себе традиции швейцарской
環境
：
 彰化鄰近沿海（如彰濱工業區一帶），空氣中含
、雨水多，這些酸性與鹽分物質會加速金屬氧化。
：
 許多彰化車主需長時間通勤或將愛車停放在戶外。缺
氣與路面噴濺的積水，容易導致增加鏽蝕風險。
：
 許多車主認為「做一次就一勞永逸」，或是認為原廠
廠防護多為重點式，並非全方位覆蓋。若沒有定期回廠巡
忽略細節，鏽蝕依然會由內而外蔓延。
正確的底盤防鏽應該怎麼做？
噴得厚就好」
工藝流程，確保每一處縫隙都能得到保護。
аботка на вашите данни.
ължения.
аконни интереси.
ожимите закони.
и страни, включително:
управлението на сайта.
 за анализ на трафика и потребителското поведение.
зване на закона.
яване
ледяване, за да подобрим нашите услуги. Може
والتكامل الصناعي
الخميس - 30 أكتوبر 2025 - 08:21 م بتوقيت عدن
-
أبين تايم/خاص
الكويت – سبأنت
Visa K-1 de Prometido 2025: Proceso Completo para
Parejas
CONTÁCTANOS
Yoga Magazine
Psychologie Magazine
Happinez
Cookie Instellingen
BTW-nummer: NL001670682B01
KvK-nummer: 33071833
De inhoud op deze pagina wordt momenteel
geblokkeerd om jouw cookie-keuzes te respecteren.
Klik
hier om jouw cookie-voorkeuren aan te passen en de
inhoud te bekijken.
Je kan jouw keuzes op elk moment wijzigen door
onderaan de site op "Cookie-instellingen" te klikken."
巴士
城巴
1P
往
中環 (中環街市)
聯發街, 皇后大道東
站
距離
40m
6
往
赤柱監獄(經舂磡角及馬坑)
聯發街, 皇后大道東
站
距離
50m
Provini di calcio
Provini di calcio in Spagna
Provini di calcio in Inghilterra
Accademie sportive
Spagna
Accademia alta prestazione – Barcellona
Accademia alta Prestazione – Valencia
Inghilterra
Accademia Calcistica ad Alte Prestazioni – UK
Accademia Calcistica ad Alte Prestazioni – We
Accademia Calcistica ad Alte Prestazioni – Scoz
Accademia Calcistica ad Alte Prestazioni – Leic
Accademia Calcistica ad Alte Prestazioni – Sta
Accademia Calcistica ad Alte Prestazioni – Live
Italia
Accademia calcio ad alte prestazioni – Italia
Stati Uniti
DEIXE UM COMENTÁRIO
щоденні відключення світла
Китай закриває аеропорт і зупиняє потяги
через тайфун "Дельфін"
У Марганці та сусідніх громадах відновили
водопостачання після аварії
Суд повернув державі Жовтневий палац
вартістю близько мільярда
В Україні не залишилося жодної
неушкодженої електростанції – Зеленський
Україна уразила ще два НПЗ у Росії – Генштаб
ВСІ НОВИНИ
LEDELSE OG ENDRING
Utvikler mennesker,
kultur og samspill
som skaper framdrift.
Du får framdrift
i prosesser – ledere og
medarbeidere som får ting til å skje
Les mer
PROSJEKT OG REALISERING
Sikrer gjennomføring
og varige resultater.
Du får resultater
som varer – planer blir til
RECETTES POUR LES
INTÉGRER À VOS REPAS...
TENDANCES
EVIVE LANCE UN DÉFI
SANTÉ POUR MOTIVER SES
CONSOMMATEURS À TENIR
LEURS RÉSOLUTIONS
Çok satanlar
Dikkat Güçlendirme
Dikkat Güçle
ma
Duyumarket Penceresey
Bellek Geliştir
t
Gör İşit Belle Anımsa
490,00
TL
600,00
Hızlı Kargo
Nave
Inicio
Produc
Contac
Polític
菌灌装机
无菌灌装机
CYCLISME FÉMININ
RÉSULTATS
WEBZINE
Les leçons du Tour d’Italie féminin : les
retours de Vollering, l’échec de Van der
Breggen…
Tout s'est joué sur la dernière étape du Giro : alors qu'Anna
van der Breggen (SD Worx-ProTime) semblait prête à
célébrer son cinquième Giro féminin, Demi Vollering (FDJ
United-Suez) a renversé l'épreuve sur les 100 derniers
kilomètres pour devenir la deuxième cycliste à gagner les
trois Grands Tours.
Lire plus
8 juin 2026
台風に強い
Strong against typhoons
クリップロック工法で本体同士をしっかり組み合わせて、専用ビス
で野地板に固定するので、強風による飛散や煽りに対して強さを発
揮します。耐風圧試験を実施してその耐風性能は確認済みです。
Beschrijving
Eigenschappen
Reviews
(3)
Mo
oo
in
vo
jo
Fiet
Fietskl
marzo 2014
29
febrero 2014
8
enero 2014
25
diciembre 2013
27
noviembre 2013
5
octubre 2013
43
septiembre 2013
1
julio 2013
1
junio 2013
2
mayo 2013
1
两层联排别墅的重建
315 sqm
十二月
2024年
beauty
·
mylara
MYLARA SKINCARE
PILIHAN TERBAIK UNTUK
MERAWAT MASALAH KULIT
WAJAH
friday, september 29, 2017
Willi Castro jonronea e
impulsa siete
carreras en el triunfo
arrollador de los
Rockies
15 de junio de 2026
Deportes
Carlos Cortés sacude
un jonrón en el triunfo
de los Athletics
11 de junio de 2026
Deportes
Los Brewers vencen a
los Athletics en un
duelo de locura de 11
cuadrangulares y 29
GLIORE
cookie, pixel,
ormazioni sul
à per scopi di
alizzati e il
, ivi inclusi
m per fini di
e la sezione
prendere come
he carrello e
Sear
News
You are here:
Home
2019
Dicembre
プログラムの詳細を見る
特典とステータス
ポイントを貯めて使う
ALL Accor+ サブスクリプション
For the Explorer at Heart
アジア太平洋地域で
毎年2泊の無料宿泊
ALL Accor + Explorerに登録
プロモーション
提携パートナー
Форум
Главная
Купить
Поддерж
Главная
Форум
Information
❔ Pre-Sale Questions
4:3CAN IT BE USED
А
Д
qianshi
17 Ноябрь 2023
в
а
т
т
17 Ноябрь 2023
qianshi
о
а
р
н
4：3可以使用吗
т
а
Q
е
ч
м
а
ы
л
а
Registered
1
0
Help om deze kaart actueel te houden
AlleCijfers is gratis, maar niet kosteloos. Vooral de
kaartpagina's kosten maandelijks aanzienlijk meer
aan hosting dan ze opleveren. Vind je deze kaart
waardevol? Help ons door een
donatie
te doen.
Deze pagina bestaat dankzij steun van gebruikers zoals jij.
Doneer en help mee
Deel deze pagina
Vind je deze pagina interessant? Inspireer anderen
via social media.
......
**What you are asked to do:**
Each line above is to be set down again verbatim.

**Exercise output:**
себе традиции швейцарской
環境
：
 彰化鄰近沿海（如彰濱工業區一帶），空氣中含
、雨水多，這些酸性與鹽分物質會加速金屬氧化。
：
 許多彰化車主需長時間通勤或將愛車停放在戶外。缺
氣與路面噴濺的積水，容易導致增加鏽蝕風險。
：
 許多車主認為「做一次就一勞永逸」，或是認為原廠
廠防護多為重點式，並非全方位覆蓋。若沒有定期回廠巡
忽略細節，鏽蝕依然會由內而外蔓延。
正確的底盤防鏽應該怎麼做？
噴得厚就好」
工藝流程，確保每一處縫隙都能得到保護。
аботка на вашите данни.
ължения.
аконни интереси.
ожимите закони.
и страни, включително:
управлението на сайта.
 за анализ на трафика и потребителското поведение.
зване на закона.
яване
ледяване, за да подобрим нашите услуги. Може
والتكامل الصناعي
الخميس - 30 أكتوبر 2025 - 08:21 م بتوقيت عدن
-
أبين تايم/خاص
الكويت – سبأنت
Visa K-1 de Prometido 2025: Proceso Completo para
Parejas
CONTÁCTANOS
Yoga Magazine
Psychologie Magazine
Happinez
Cookie Instellingen
BTW-nummer: NL001670682B01
KvK-nummer: 33071833
De inhoud op deze pagina wordt momenteel
geblokkeerd om jouw cookie-keuzes te respecteren.
Klik
hier om jouw cookie-voorkeuren aan te passen en de
inhoud te bekijken.
Je kan jouw keuzes op elk moment wijzigen door
onderaan de site op "Cookie-instellingen" te klikken."
巴士
城巴
1P
往
中環 (中環街市)
聯發街, 皇后大道東
站
距離
40m
6
往
赤柱監獄(經舂磡角及馬坑)
聯發街, 皇后大道東
站
距離
50m
Provini di calcio
Provini di calcio in Spagna
Provini di calcio in Inghilterra
Accademie sportive
Spagna
Accademia alta prestazione – Barcellona
Accademia alta Prestazione – Valencia
Inghilterra
Accademia Calcistica ad Alte Prestazioni – UK
Accademia Calcistica ad Alte Prestazioni – We
Accademia Calcistica ad Alte Prestazioni – Scoz
Accademia Calcistica ad Alte Prestazioni – Leic
Accademia Calcistica ad Alte Prestazioni – Sta
Accademia Calcistica ad Alte Prestazioni – Live
Italia
Accademia calcio ad alte prestazioni – Italia
Stati Uniti
DEIXE UM COMENTÁRIO
щоденні відключення світла
Китай закриває аеропорт і зупиняє потяги
через тайфун "Дельфін"
У Марганці та сусідніх громадах відновили
водопостачання після аварії
Суд повернув державі Жовтневий палац
вартістю близько мільярда
В Україні не залишилося жодної
неушкодженої електростанції – Зеленський
Україна уразила ще два НПЗ у Росії – Генштаб
ВСІ НОВИНИ
LEDELSE OG ENDRING
Utvikler mennesker,
kultur og samspill
som skaper framdrift.
Du får framdrift
i prosesser – ledere og
medarbeidere som får ting til å skje
Les mer
PROSJEKT OG REALISERING
Sikrer gjennomføring
og varige resultater.
Du får resultater
som varer – planer blir til
RECETTES POUR LES
INTÉGRER À VOS REPAS...
TENDANCES
EVIVE LANCE UN DÉFI
SANTÉ POUR MOTIVER SES
CONSOMMATEURS À TENIR
LEURS RÉSOLUTIONS
Çok satanlar
Dikkat Güçlendirme
Dikkat Güçle
ma
Duyumarket Penceresey
Bellek Geliştir
t
Gör İşit Belle Anımsa
490,00
TL
600,00
Hızlı Kargo
Nave
Inicio
Produc
Contac
Polític
菌灌装机
无菌灌装机
CYCLISME FÉMININ
RÉSULTATS
WEBZINE
Les leçons du Tour d’Italie féminin : les
retours de Vollering, l’échec de Van der
Breggen…
Tout s'est joué sur la dernière étape du Giro : alors qu'Anna
van der Breggen (SD Worx-ProTime) semblait prête à
célébrer son cinquième Giro féminin, Demi Vollering (FDJ
United-Suez) a renversé l'épreuve sur les 100 derniers
kilomètres pour devenir la deuxième cycliste à gagner les
trois Grands Tours.
Lire plus
8 juin 2026
台風に強い
Strong against typhoons
クリップロック工法で本体同士をしっかり組み合わせて、専用ビス
で野地板に固定するので、強風による飛散や煽りに対して強さを発
揮します。耐風圧試験を実施してその耐風性能は確認済みです。
Beschrijving
Eigenschappen
Reviews
(3)
Mo
oo
in
vo
jo
Fiet
Fietskl
marzo 2014
29
febrero 2014
8
enero 2014
25
diciembre 2013
27
noviembre 2013
5
octubre 2013
43
septiembre 2013
1
julio 2013
1
junio 2013
2
mayo 2013
1
两层联排别墅的重建
315 sqm
十二月
2024年
beauty
·
mylara
MYLARA SKINCARE
PILIHAN TERBAIK UNTUK
MERAWAT MASALAH KULIT
WAJAH
friday, september 29, 2017
Willi Castro jonronea e
impulsa siete
carreras en el triunfo
arrollador de los
Rockies
15 de junio de 2026
Deportes
Carlos Cortés sacude
un jonrón en el triunfo
de los Athletics
11 de junio de 2026
Deportes
Los Brewers vencen a
los Athletics en un
duelo de locura de 11
cuadrangulares y 29
GLIORE
cookie, pixel,
ormazioni sul
à per scopi di
alizzati e il
, ivi inclusi
m per fini di
e la sezione
prendere come
he carrello e
Sear
News
You are here:
Home
2019
Dicembre
プログラムの詳細を見る
特典とステータス
ポイントを貯めて使う
ALL Accor+ サブスクリプション
For the Explorer at Heart
アジア太平洋地域で
毎年2泊の無料宿泊
ALL Accor + Explorerに登録
プロモーション
提携パートナー
Форум
Главная
Купить
Поддерж
Главная
Форум
Information
❔ Pre-Sale Questions
4:3CAN IT BE USED
А
Д
qianshi
17 Ноябрь 2023
в
а
т
т
17 Ноябрь 2023
qianshi
о
а
р
н
4：3可以使用吗
т
а
Q
е
ч
м
а
ы
л
а
Registered
1
0
Help om deze kaart actueel te houden
AlleCijfers is gratis, maar niet kosteloos. Vooral de
kaartpagina's kosten maandelijks aanzienlijk meer
aan hosting dan ze opleveren. Vind je deze kaart
waardevol? Help ons door een
donatie
te doen.
Deze pagina bestaat dankzij steun van gebruikers zoals jij.
Doneer en help mee
Deel deze pagina
Vind je deze pagina interessant? Inspireer anderen
via social media.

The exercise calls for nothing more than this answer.